I'm sorry if I sounded nosy. I often ask questions while I think about people's situations as it sort of focuses the response, but it must come across as a bit pointed blush.

There is LOTS you can do to support her. I have to school run now, but there are tons of us with language delayed/disordered children on this board. It has been a huge help for me and we are all making headway.

Woolfey Fri 11-Jul-14 16:24:36

Oh no zzzzz please don't apologise. I really appreciate you taking the time to consider my situation. I was being nosey asking what you did smile

Polter it does feel a bit like we see someone, box is ticked, then we're referred onto someone else. They just seem to be assessing at the moment. I am hoping they will eventually run out of people to refer us on to and we will then actually get some useful help!

Thanks all for taking the time to respond thanks

PolterGoose Fri 11-Jul-14 16:36:03

box is ticked, then we're referred onto someone else
Yes, that's what I was thinking.

zzzzz is right, there's lots you can do, there's a wealth of experience on these boards.

zzzzz Fri 11-Jul-14 17:33:43

Ok start by thinking about creating a "language rich enviroment".
Think about visual timetables, lists, music, simplifying language.....

What words does she have (at two ds had numbers and colours with meaning and THATS IT).
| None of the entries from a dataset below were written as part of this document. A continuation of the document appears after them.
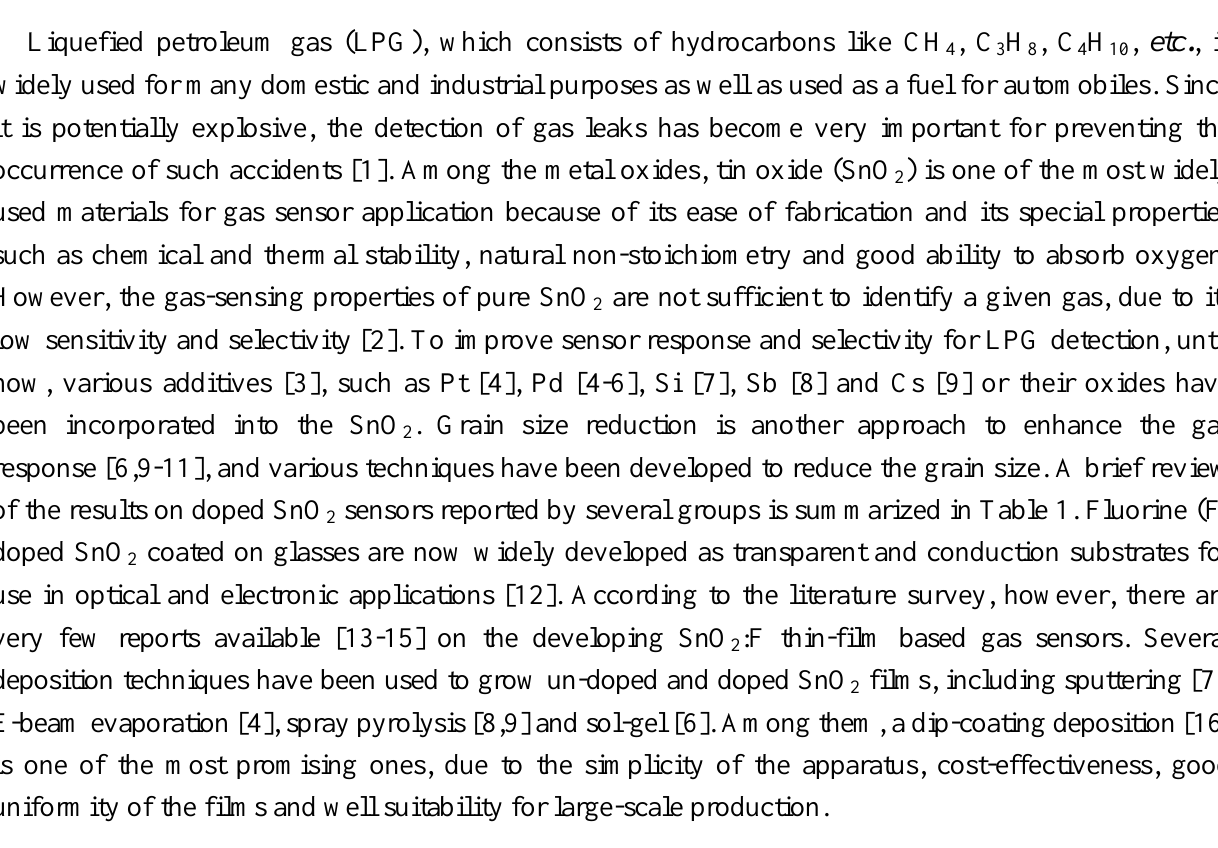
Table 1. Brief review of the results on doped SnO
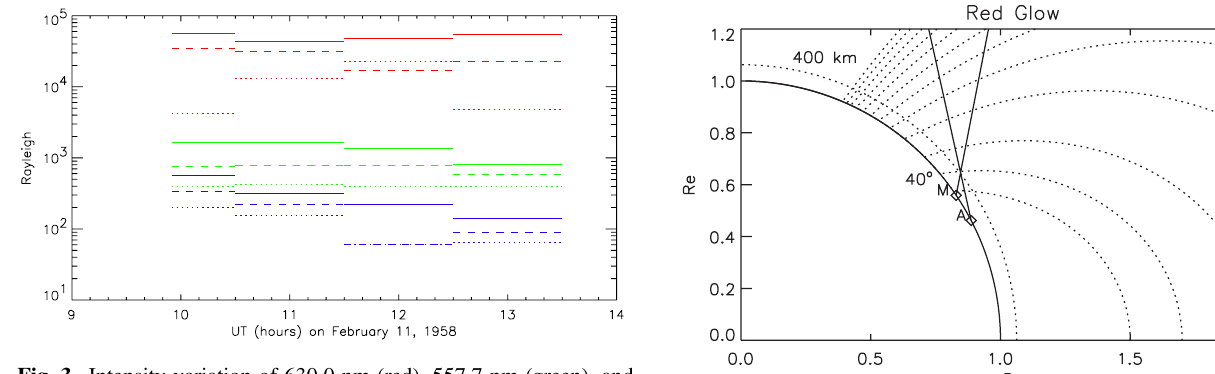
Fig. 3. Intensity variation of 630.0 nm (red), 557.7 nm (green), and 427.8 nm (blue) at different elevation angles of 0 (cid:1) (solid lines), 30 (cid:1) (dashed lines), and 60 (cid:1) (dotted lines). Signi fi cant visible emissions also exist even at the 60 (cid:1) elevation angle.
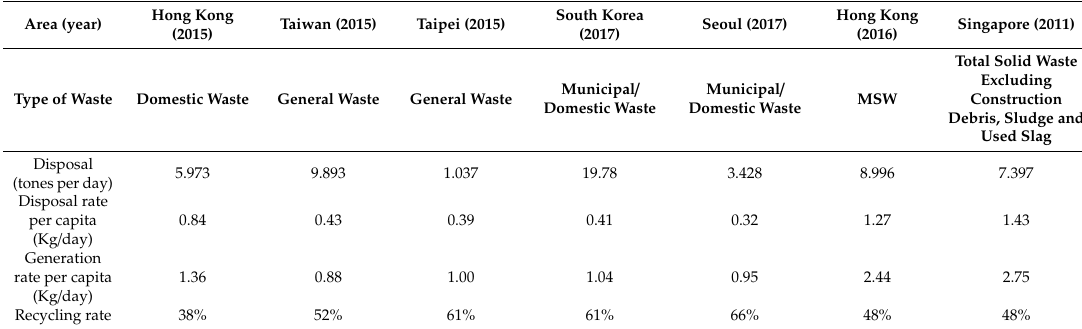
Table 2. Comparison of waste quantities among countries of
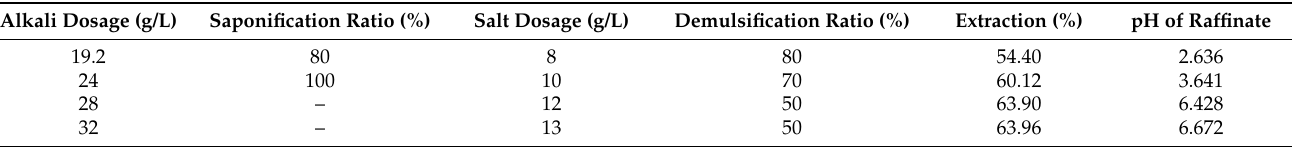
Figure 2. The relationship between the content of a salt compounded with alkali and weak acid and the ratio of demulsification (Conditions: 20% D2EHPA extractant, 3 M NaOH, 80% saponification ratio, and time 8 min). Table 3. The extraction of zinc after saponification pre-treatment and demulsification.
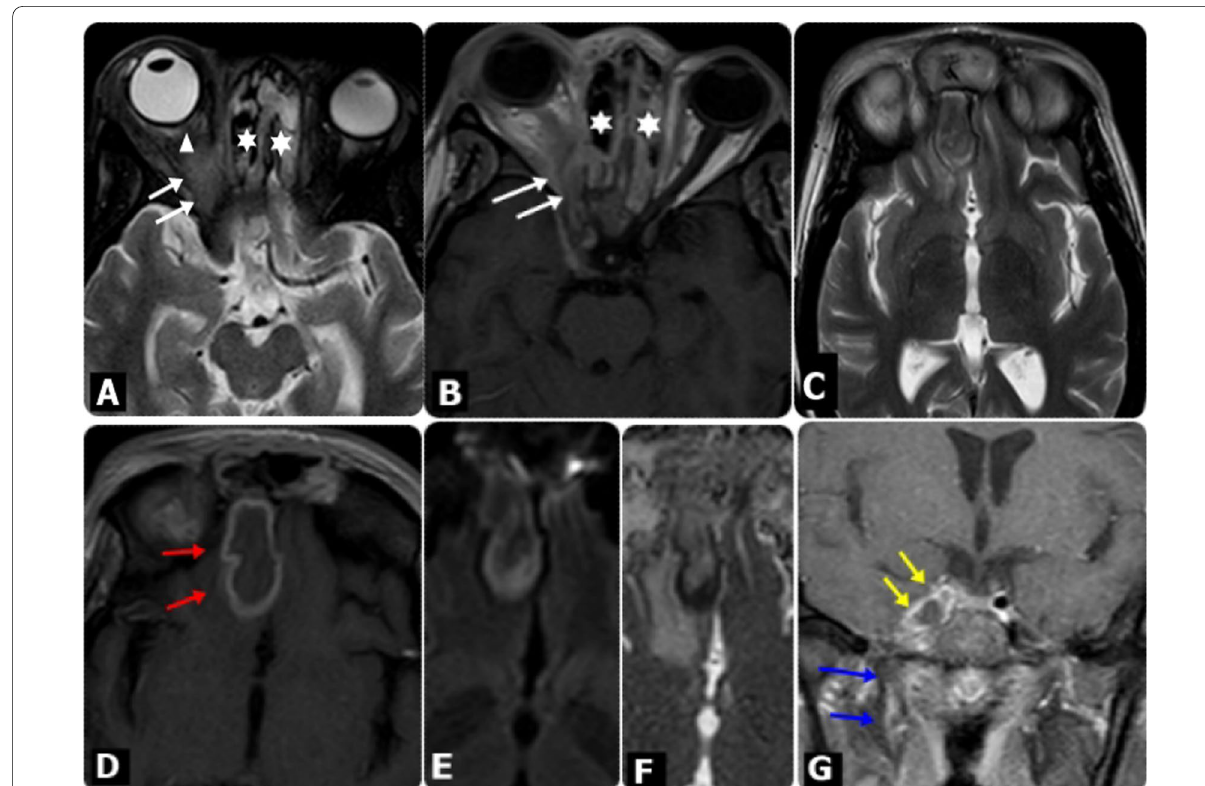
( D ), presenting restricted diffusion on DW images at b‑value 1000 ( E ) and apparent diffusion coefficient (ADC) map ( F ) in keeping with cerebral abscess. G Coronal post‑contrast fat‑saturated T1WI showing mild enlarged right cavernous sinus with patchy heterogeneous enhancement, with attenuated cavernous portion of the Rt. ICA (yellow arrows), associated with inflammatory spread to the Rt. infra‑temporal fossa region (blue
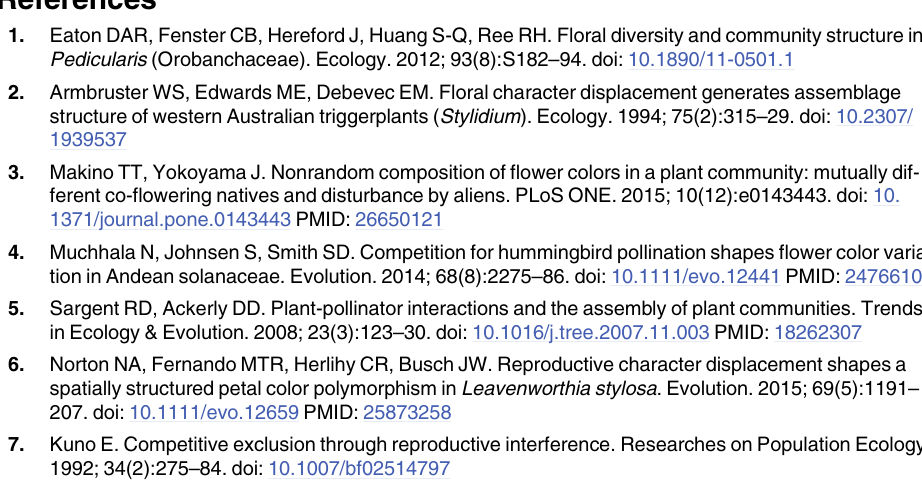
S5 Fig. Effect of density and the relative abundance of non-M-specieson the frequencyof purple morph of M-species. Both the density of non-M-species and relative abundance of non-M-species affected morph frequency of M-species. Generalizedadditive model found sig-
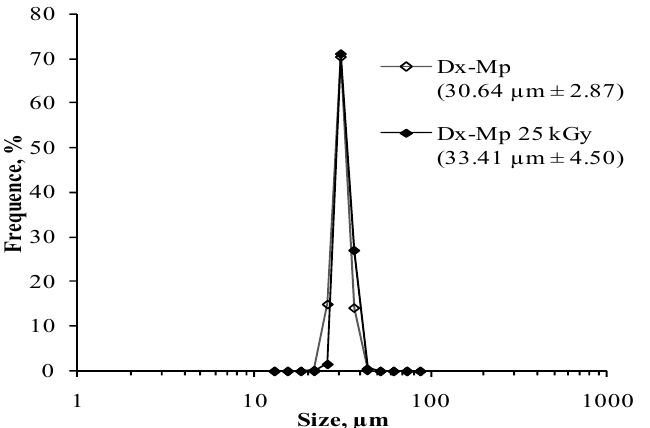
Figure 2. Particle size distribution of dexamethasone-loaded microspheres (53–20 µm): ◊ before and ♦ after sterilization.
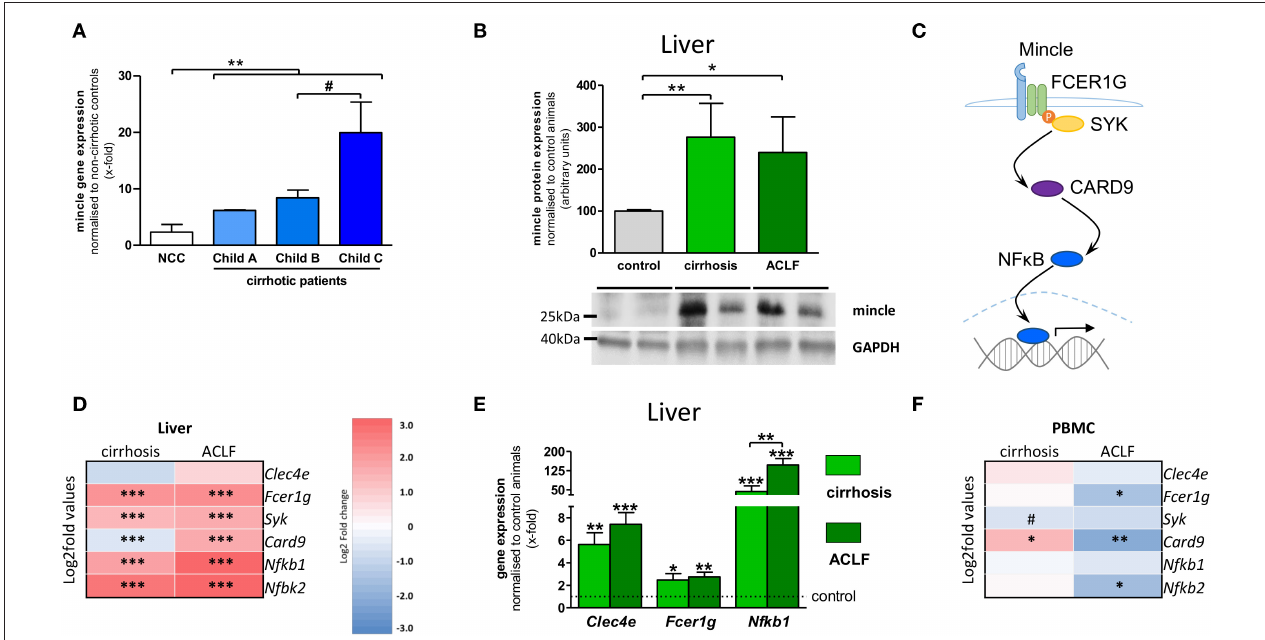
FIGURE 2 | Hepatic mincle in cirrhosis and ACLF. (A) Gene expression of mincle (gene CLEC4E ) in cirrhotic patients stratified by severity of chronic liver disease compared to non-cirrhotic controls (NCC). (B) Representative Western blot showing protein levels of mincle in control, cirrhotic induced by bile-duct ligation (BDL), and rats with acute-on-chronic liver failure (ACLF) induced by lipopolysaccharide (LPS) within cirrhosis and quantification of the Western blots. (C) Diagram of mincle downstream signaling via FC receptor gamma chain (FCER1G), spleen associated tyrosine kinase (SYK), caspase recruitment domain family member 9 (CARD9) and nuclear factor kappa B (NF κ B) leading to expression of pro-inflammatory genes. (D) Heatmap of mincle and downstream signaling maker expression in cirrhotic and ACLF livers. (E) Gene expression analysis of Clec4e , Fcer1g , and Nfkb1 by qPCR in cirrhotic and ACLF liver compared to sham-operated control. (F) Heatmap of mincle and downstream signaling maker expression in cirrhotic and ACLF peripheral blood mononuclear cells (PBMC). Arrows indicate the respective band used for quantification in cases when more than one band is shown in the representative Western blots. In heatmaps, statistical comparison was performed between cirrhosis or ACLF and sham-operated control rats. Upregulation is marked by red colors and downregulation by blue colors. * p < 0.05; ** p < 0.01; *** p < 0.001; # p < 0.1 using non-parametric Mann–Whitney U t -test or FDR-adjusted paired t -test for data from microarray assay.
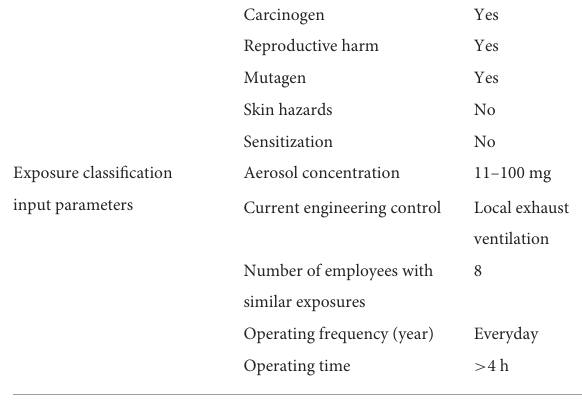
FIGURE1 Locations of monitoring sites. •: Detection point.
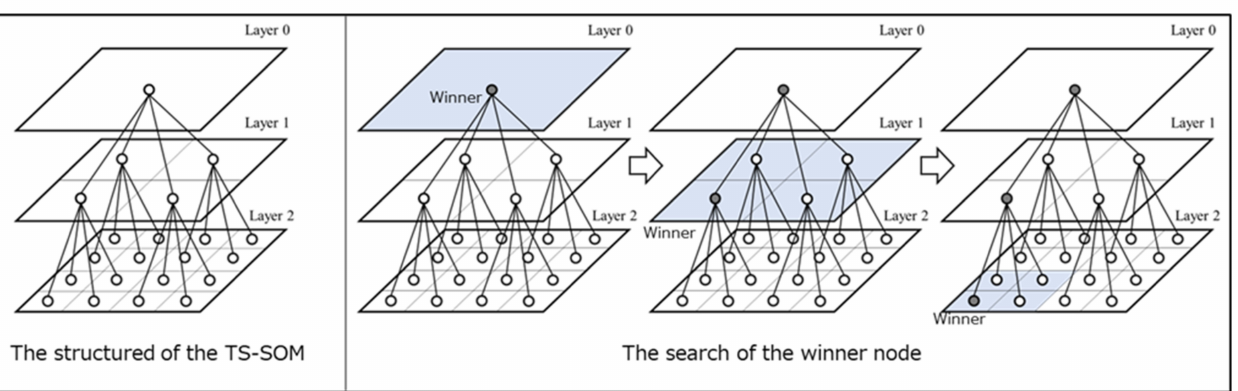
Figure 2. Structure of the TS-SOM and how to determine the winner node.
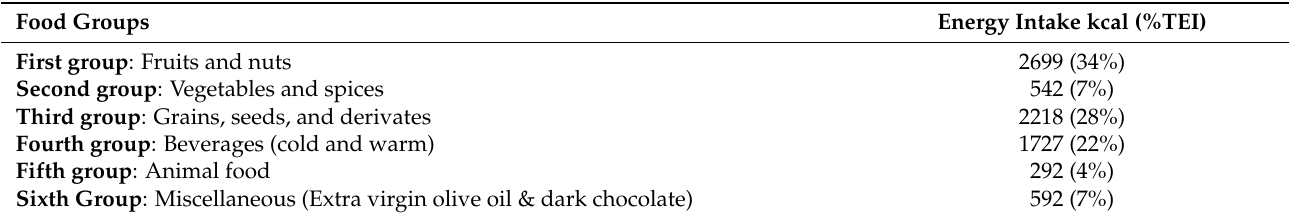
Table 3. Energy intake from different food groups.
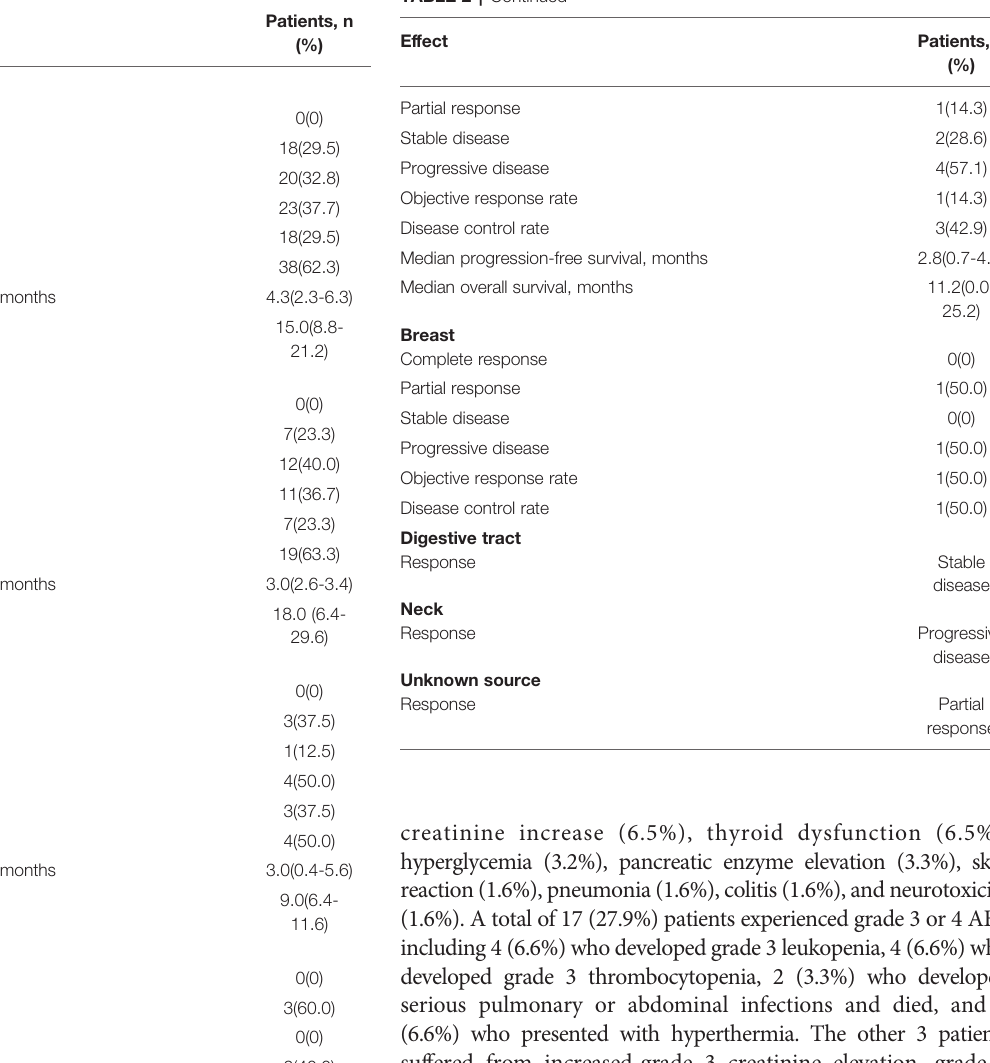
TABLE 2 | Response and survival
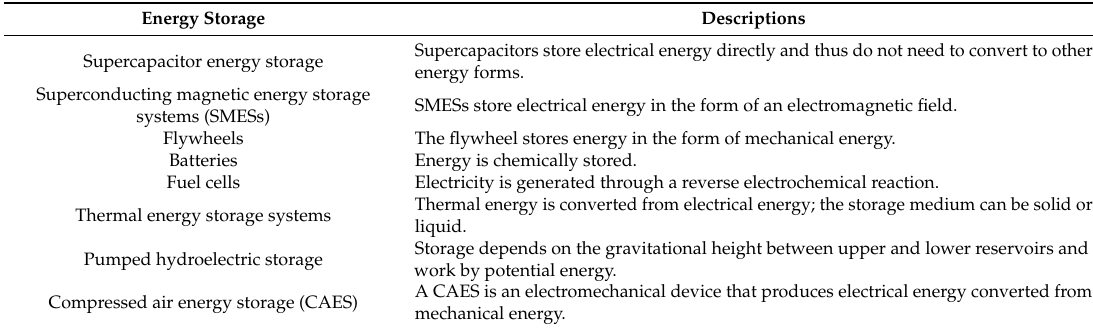
Table 5. Types of energy storage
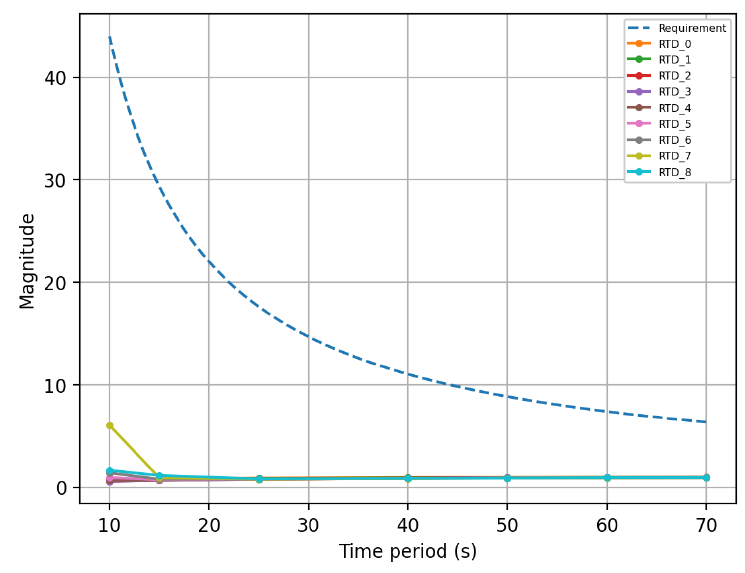
Figure 12. Aggregated plots showing the impact of injected latency to FCR dynamic performance.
He had echolalia though so could say words but they were just sounds.

What helped (this is the truth but weird)
Holidays (knocked him out of routines, forced him to interact, shook him up)
Swimming lessons (he went to normal toddler ones, I have no idea why this helped but it really really did)
Vitamins (nothing fancy, but omega oil and abidec seem to help, mine has a limited diet though so that might be part of it, nb Nhs recommend vitamin supplements for ALL under 5s)
Music therapy (very happy making for the non verbal as they can just "be")
Private SALT (I learnt so much from dh's salt but it is expensive so unless it is empowering dump it)

Single piece of advice is to remember this is your child's childhood. One chance, one experience for them, make it as happy and good as you can. Nothing is worth losing a happy loved childhood for. (Oh and that be is language disorder, ASD or anything else, they will still grow and develop and improve in our case massively)

zzzzz Fri 11-Jul-14 17:35:02

Oh and DON'T WAIT for help. We are STILL being assessed at 9 and have never had any direct help (and not for want of asking).

Woolfey Fri 11-Jul-14 21:20:07

zzzzz thanks so much for the advice. I'm going to mull it all over and try and think what's best to try. Done so much reading it's all a bit of information overload at the moment.

At the moment preschool have asked me to try using picture cards with her as this is what they will be trying when she starts with them. Not going great so far but will persevere.

Also waiting for a book to arrive that SALT recommended to us so will see if that's any help too. More Than Words it's called.

Thankfully DD2 is a very happy child and I am focussing on that at the moment and trying to give her the happiest life I can. One of the reasons I posted is that I need to do everything I can for her now as the waiting times are so long for everything.

zzzzz Fri 11-Jul-14 21:47:21

There is tons to do. I found the best thing to do was focus on what would make his life easiest, and so help us to do more. Pictures didn't work too well for ds1 at your stage but sounds/music really did help. We had different songs/noises for everything. So going upstairs was ch-ch-ch, everything had a different "tune". "Going to granny's", "time to go", "going to the loo" he learnt to talk the tunes could be hummed as support to the language. So someone would say "would you like to come to the park" and I would say "yes, we'd live to" then hum under my breath. Sounds mad but the more understanding/control/ability to predict you can give the better mines behaviour is and the easier everything becomes.

Remember always that you can be perfectly intelligent and STILL not be able make sentences. Don't forget to feed her mind or she will be bored and become aggravating. One of the things we did was playa lot of sensory games. Things like matching games (8 identical balloons, 2 filled with rice, 2 flour, 2 beans, 2 water, stick them in a bag and match by feel) or (8 little jars with pairs if spices to smell). "Absorbent minds" sells great early years stuff (copy it!).